Ira Kurzban
Ira Kurzban holds J.D. and M.A. Degrees from the University of California, Berkeley and a B.A. with honors from Syracuse University where he graduated Phi Beta Kappa. He is also an honorary fellow of the University of Pennsylvania School of Law where he was honored for his exemplified signal service to every aspect of the legal profession. He is also the recipient of the Wasserstein Fellowship at Harvard University Law School and was named the 2020 Recipient of the Leonard J. Theberge Award for Private International Law. Mr. Kurzban has been a founding partner in the law firm of Kurzban, Kurzban, Tetzeli, & Pratt P.A. of Miami, Florida for over 40 years and is the chair of the firm’s immigration department.
Mr. Kurzban is a past-national President and former General Counsel of the American Immigration Lawyers Association. He has received national recognition for his work in the immigration field. He has been named by the National Law Journal as one of the top twenty immigration lawyers in the United States; he has been listed for over a quarter century in the Best Lawyers in America for his work in immigration and employment law; and he has been listed repeatedly in Lawdragon as one of the top 500 lawyers in the United States. Mr. Kurzban was the first recipient of the Tobias Simon Pro Bono Award presented by the Chief Justice of the Florida Supreme Court. He is also the recipient of the Lawyers of the Americas Award for his work on behalf of human rights in this hemisphere given by the University of Miami, the Jack Wasserman Award for excellence in federal litigation and the Edith Lowenstein Memorial Award for excellence in the advancement of immigration law given by the American Immigration Lawyers Association, and the Carol King Award for his efforts in immigration law given by the National Lawyers Guild. In 1986 Mr. Kurzban was selected by Newsweek Magazine in their commemorative issue on the hundredth anniversary of the Statue of Liberty as one of 100 American heroes for his work on behalf of immigrants. He was also selected by Esquire Magazine as part of America’s New Leadership Class. Mr. Kurzban has also been named to Who’s Who in America, Who’s Who in American Law and Who’s Who in the World. He was also named as one of the world’s twenty three most highly regarded corporate immigration lawyers in the International Who’s Who of Corporate Immigration Lawyers and praised as a legend in the field who has written the definitive book on U.S. immigration law. Mr. Kurzban and the firm have been listed in Chambers as first tier lawyers in immigration law in 2021. For the past several years Mr. Kurzban has received Chambers highest ranking as a “star individual.”

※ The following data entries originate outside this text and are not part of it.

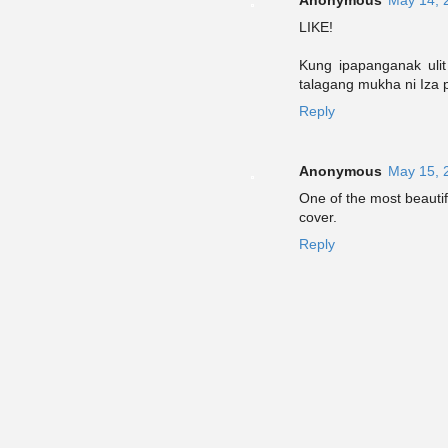
LIKE!
Kung ipapanganak uli
talagang mukha ni Iza p
Reply
Anonymous
May 15, 
One of the most beautif
cover.
Reply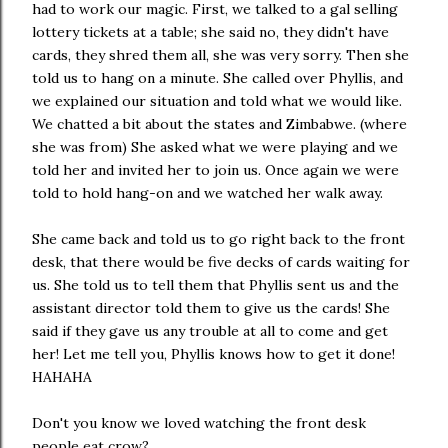
had to work our magic. First, we talked to a gal selling
lottery tickets at a table; she said no, they didn't have
cards, they shred them all, she was very sorry. Then she
told us to hang on a minute. She called over Phyllis, and
we explained our situation and told what we would like.
We chatted a bit about the states and Zimbabwe. (where
she was from) She asked what we were playing and we
told her and invited her to join us. Once again we were
told to hold hang-on and we watched her walk away.
She came back and told us to go right back to the front
desk, that there would be five decks of cards waiting for
us. She told us to tell them that Phyllis sent us and the
assistant director told them to give us the cards! She
said if they gave us any trouble at all to come and get
her! Let me tell you, Phyllis knows how to get it done!
HAHAHA
Don't you know we loved watching the front desk
people eat crow?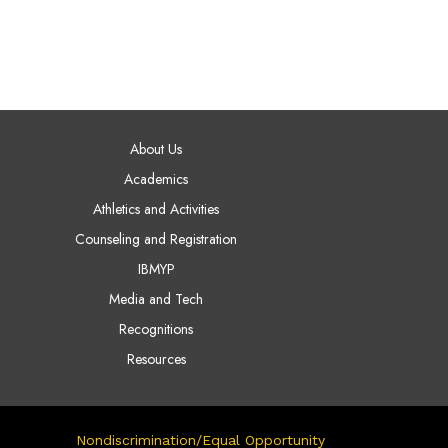
AIN NAVIGATION
About Us
Academics
Athletics and Activities
Counseling and Registration
IBMYP
Media and Tech
Recognitions
Resources
Nondiscrimination/Equal Opportunity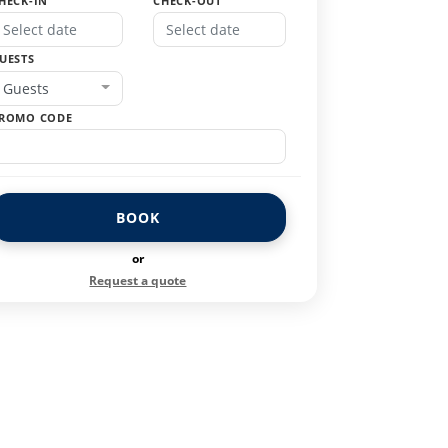
HECK-IN
CHECK-OUT
UESTS
Guests
ROMO CODE
BOOK
or
Request a quote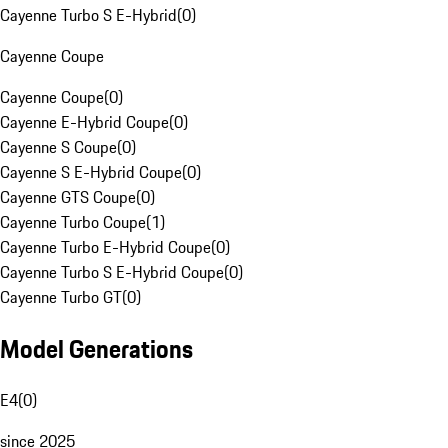
Cayenne Turbo S E-Hybrid
(
0
)
Cayenne Coupe
Cayenne Coupe
(
0
)
Cayenne E-Hybrid Coupe
(
0
)
Cayenne S Coupe
(
0
)
Cayenne S E-Hybrid Coupe
(
0
)
Cayenne GTS Coupe
(
0
)
Cayenne Turbo Coupe
(
1
)
Cayenne Turbo E-Hybrid Coupe
(
0
)
Cayenne Turbo S E-Hybrid Coupe
(
0
)
Cayenne Turbo GT
(
0
)
Model Generations
E4
(
0
)
since 2025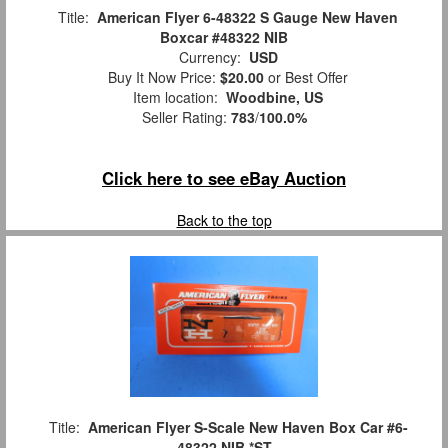
Title:
American Flyer 6-48322 S Gauge New Haven
Boxcar #48322 NIB
Currency:
USD
Buy It Now Price:
$20.00
or Best Offer
Item location:
Woodbine, US
Seller Rating:
783
/
100.0%
Click here to see eBay Auction
Back to the top
Title:
American Flyer S-Scale New Haven Box Car #6-
48322 NIB *ST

Mr. Kurzban has also litigated over 100 federal cases concerning the rights of aliens, including Jean v. Nelson, Commissioner v. Jean, and McNary v Haitian Refugee Center, Inc., all of which he argued before the United States Supreme Court. He has also litigated numerous cases under the Alien Tort Claims Act and the Torture Victim Protection Act, including obtaining a $500 million judgment against Jean-Claude Duvalier, the former dictator Haiti.
Mr. Kurzban was also one of the founders of the Berkeley Law Foundation, a non-profit organization providing scholarships for law students and law graduates engaged in significant legal assistance programs throughout the United States. He is also one of the founders of Immigrants’ List, the first pro-immigrant political action committee in the United States.
Mr. Kurzban is an adjunct faculty member in Immigration and Nationality Law at the University of Miami School of Law and has lectured and published extensively in the field of immigration law, including articles in the Harvard Law Review, Columbia University Press, the San Diego Law Review and other publications. He is the author of Kurzban’s Immigration Law Sourcebook, the most widely used one-volume immigration source in the United States.